Chris doet zijn best het klanten naar de zin te maken -'Dat het u mag smaken, mevrouw' - is in de weer met creatieve vondsten, zoals gevulde bladerdeegzakjes voor sinterklaas en het marineren van karbonaadjes. Erik, ingetogener en geen man van praatjes over het weer, bloeit op als hij vertelt over het maken van worst of uitlegt welke stukken vlees van welk deel van de koe of het varken komen. "Vanuit de basis maak je een product. Alles van het dier krijgt een bestemming. Dat vind ik mooi."
Co Overdevest
Eens per week komt vader Co Overdevest (88) langs in de slagerij van zijn zoons. Chris: "Hij is trots en vindt het geweldig dat de winkel nu zo versierd is voor het jubileum."
Derde generatie
De kans dat een derde generatie de slagerij overneemt, is niet groot. Al hebben de kinderen van Chris en Erik op zaterdag een bijbaantje in de winkel, ze zijn niet van plan de zaak over te nemen. Ook de vrouwen van Chris en Erik zijn niet betrokken bij de slagerij. Chris: "Mijn vrouw werkt als kleuterleidster en die van Erik in een apotheek."
Naarmate de ochtend vordert, lopen steeds meer klanten de winkel in en uit. De klandizie is al die jaren al onveranderd goed. "Op hoeveel zit ik? Twaalf euro en vijf cent? Doe er dan nog maar een onsje kalfslever bij." Jeroen Kroes (28) vraagt om een stuk varkensnek: een procureur. "Je gaat voor culinair?" informeert Erik. Kroes: "Ik zit in een kookclubje, vandaar." Vroeger, toen Kroes aan de hand van zijn moeder binnenkwam, gaf Erik hem een stukje worst, nu voorziet hij hem van advies over pulled pork.
Achter de schermen zijn medewerkers Ton van Oostrom, Chiel Beth en Mahmut Sahin druk bezig met huisgemaakte stamppotten, salades, blinde vinken, kippenpoten, tartaartjes en hamburgers. Een gehaktmolen spuwt grote repen rul vlees uit. Met een schurend geluid halen Sahin en Beth voortdurend hun messen langs het aanzetstaal om ze scherp te houden. "Ah, daar is de koe!" roept Chris. De vleesrijder draagt delen van zo'n tachtig kilo per stuk naar binnen - rode, uitgeveegde bloedvlekken op de rug van zijn witte overall.
Eric begint die middag al met uitbenen. Hij zet een gillende cirkelzaag in een koedeel. "Daar komt dus het spreekwoord 'door merg en been vandaan'," zegt hij droog.

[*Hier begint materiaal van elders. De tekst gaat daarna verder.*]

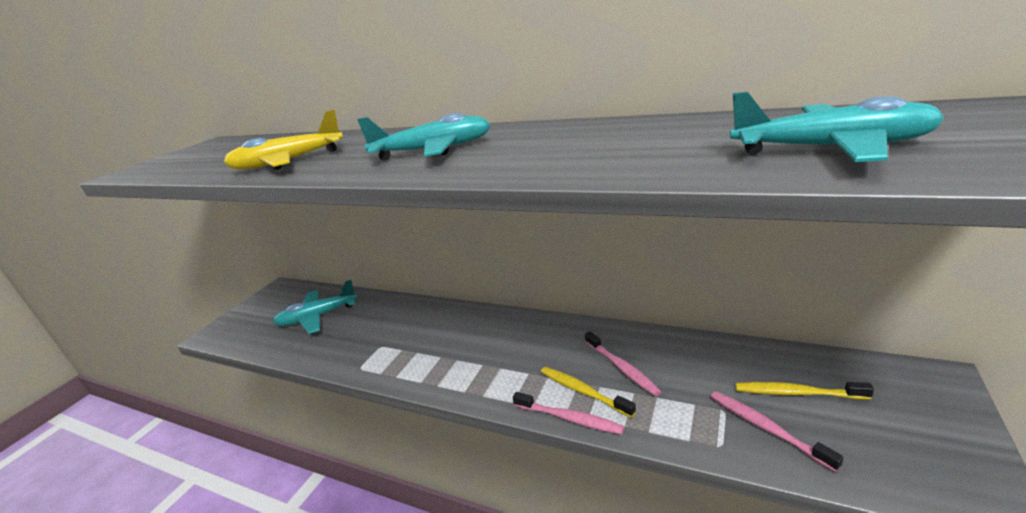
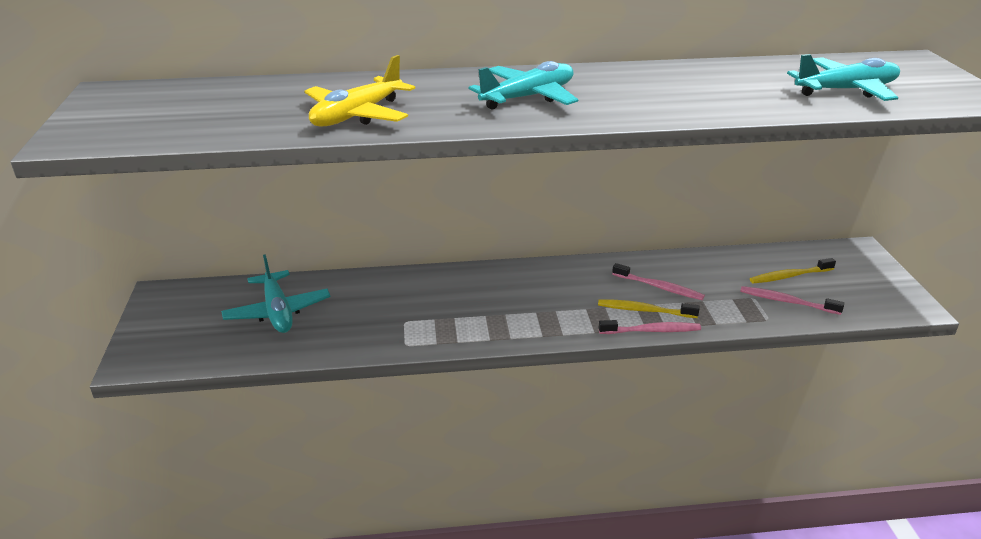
camera: 35 degrees left, 5 degrees up
(318, 317) = (277, 311): turquoise plane -> turquoise plane turned 60 degrees counterclockwise

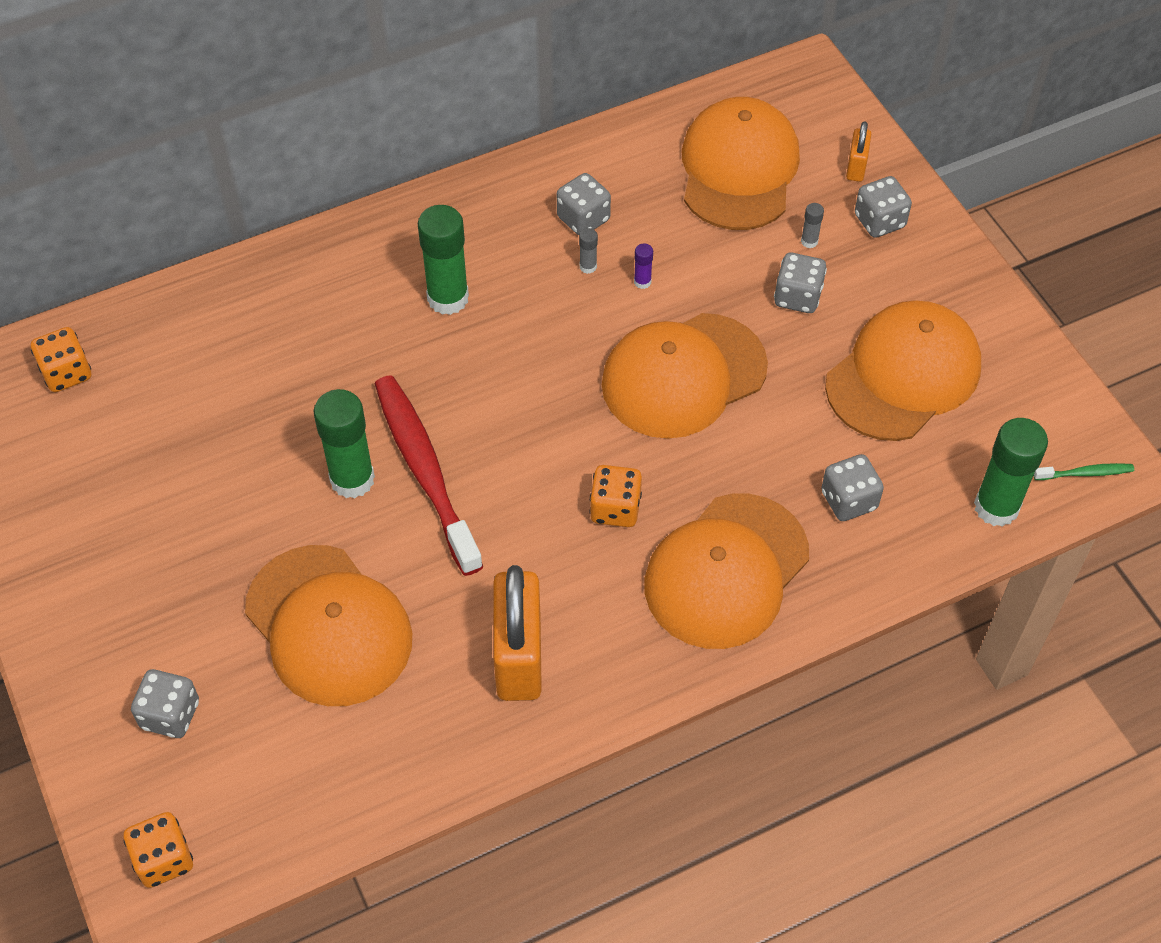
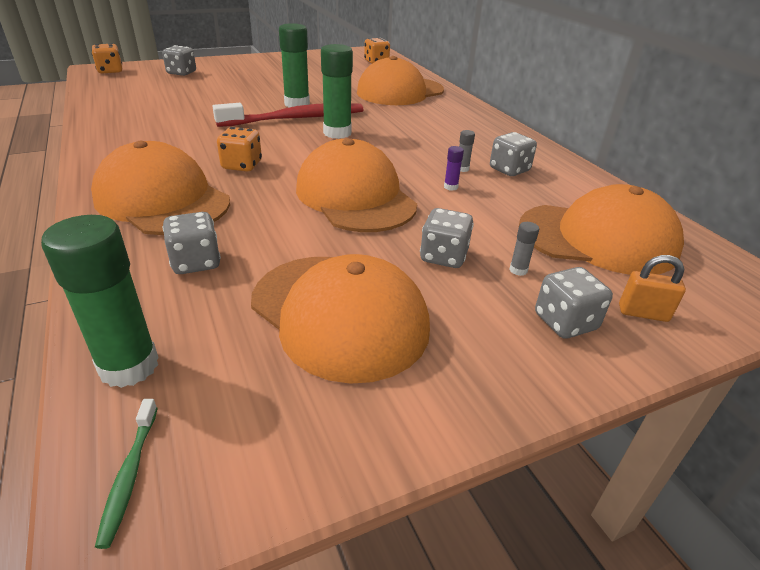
camera: 90 degrees right, 20 degrees down
(329, 626) = (207, 97): orange cap -> orange cap (400, 92)
(448, 298) = (427, 128): green glue stick -> green glue stick (337, 133)
(518, 657) = (149, 134): orange padlock -> none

Beth ziet erop toe. "Uitbenen is zwaar werk. Een oudere koe is soms stijf in de benen, waardoor het vlees er lastiger af te krijgen is. Ik heb er heel wat gehad in mijn leven. Een weiland vol, denk ik. En geen een was hetzelfde," verzucht hij. Chris knikt. "Dat maakt het vak mooi. Elke koe is weer anders."